Source document:
━━━━━━

These Griffith revenues are included under "Other Revenues" on RGS's Income
Statement and primarily consists of the sale of liquid fuels.  Energetix's
revenues for 2001 are expected to increase over 2000 levels as Energetix expands
its customer base and the operations from businesses recently acquired are
reflected for an entire year; although no assurance may be given that Energetix
will achieve net operating income for the year 2001.

RG&E:
        Earnings for RG&E reflect the same issues discussed above for RGS except
that discussions relating to Energetix and merger costs are not applicable.

RESULTS OF OPERATIONS
- ---------------------

        The following financial review identifies the causes of significant
changes in the amounts of revenues and expenses for RGS (regulated and
unregulated business) and RG&E (regulated business), comparing the three-month
period ended March 31, 2001 to the three-month period ended March 31, 2000. The
operating results of the regulated business reflect RG&E's electric and gas
sales and services and the operating results of the unregulated business reflect
Energetix's operations. Currently, the majority of RGS's  operating results
reflect the operating results of RG&E and the factors that affect operating
results for RG&E are the significant factors that affect comparable operating
results for RGS, unless otherwise noted.

━━━━━━

Brief: According to the financial report excerpt, under what heading on RGS's Income Statement are the Griffith revenues included? The material that follows comes from a separate source, unrelated to the financial report excerpt.

Records supplied:
━━━━━━

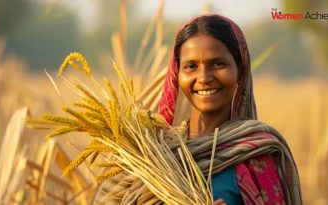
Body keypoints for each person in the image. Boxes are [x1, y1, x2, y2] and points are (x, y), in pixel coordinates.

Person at [93, 14, 302, 205]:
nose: (203, 78)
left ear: (241, 71)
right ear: (177, 74)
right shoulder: (149, 153)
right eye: (191, 66)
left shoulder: (257, 154)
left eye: (218, 64)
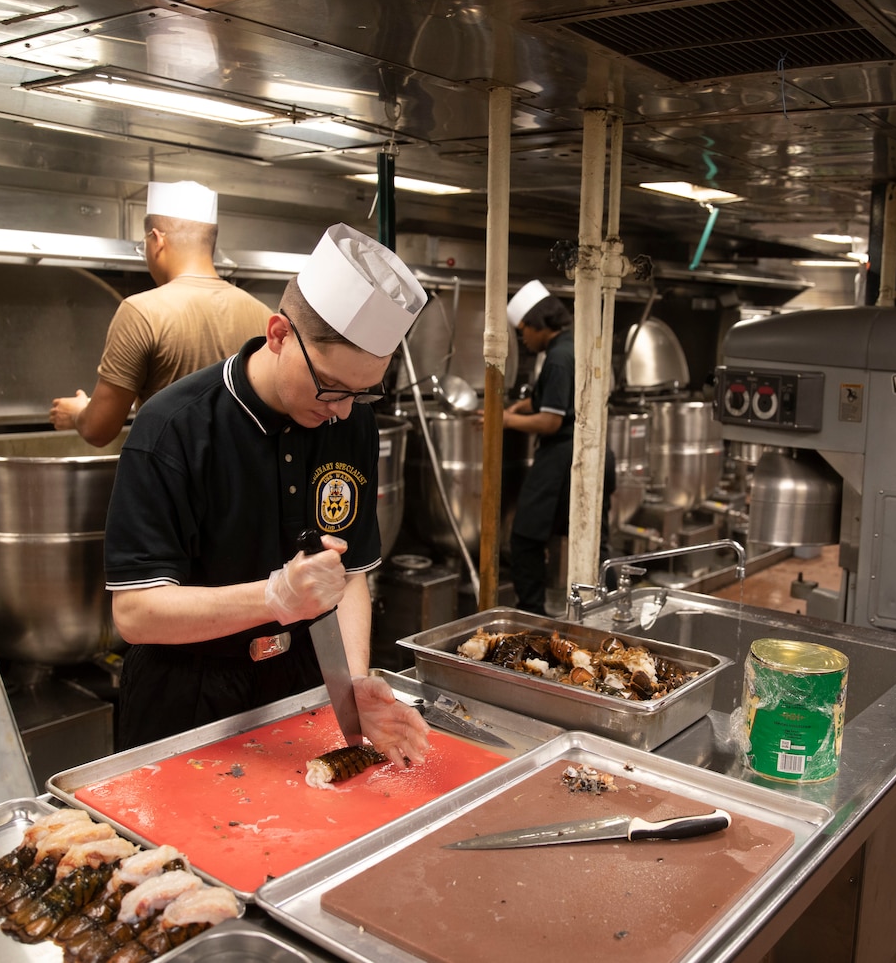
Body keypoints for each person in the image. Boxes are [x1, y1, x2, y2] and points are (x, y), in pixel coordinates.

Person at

━━━━━━

Written reply: Under "Other Revenues."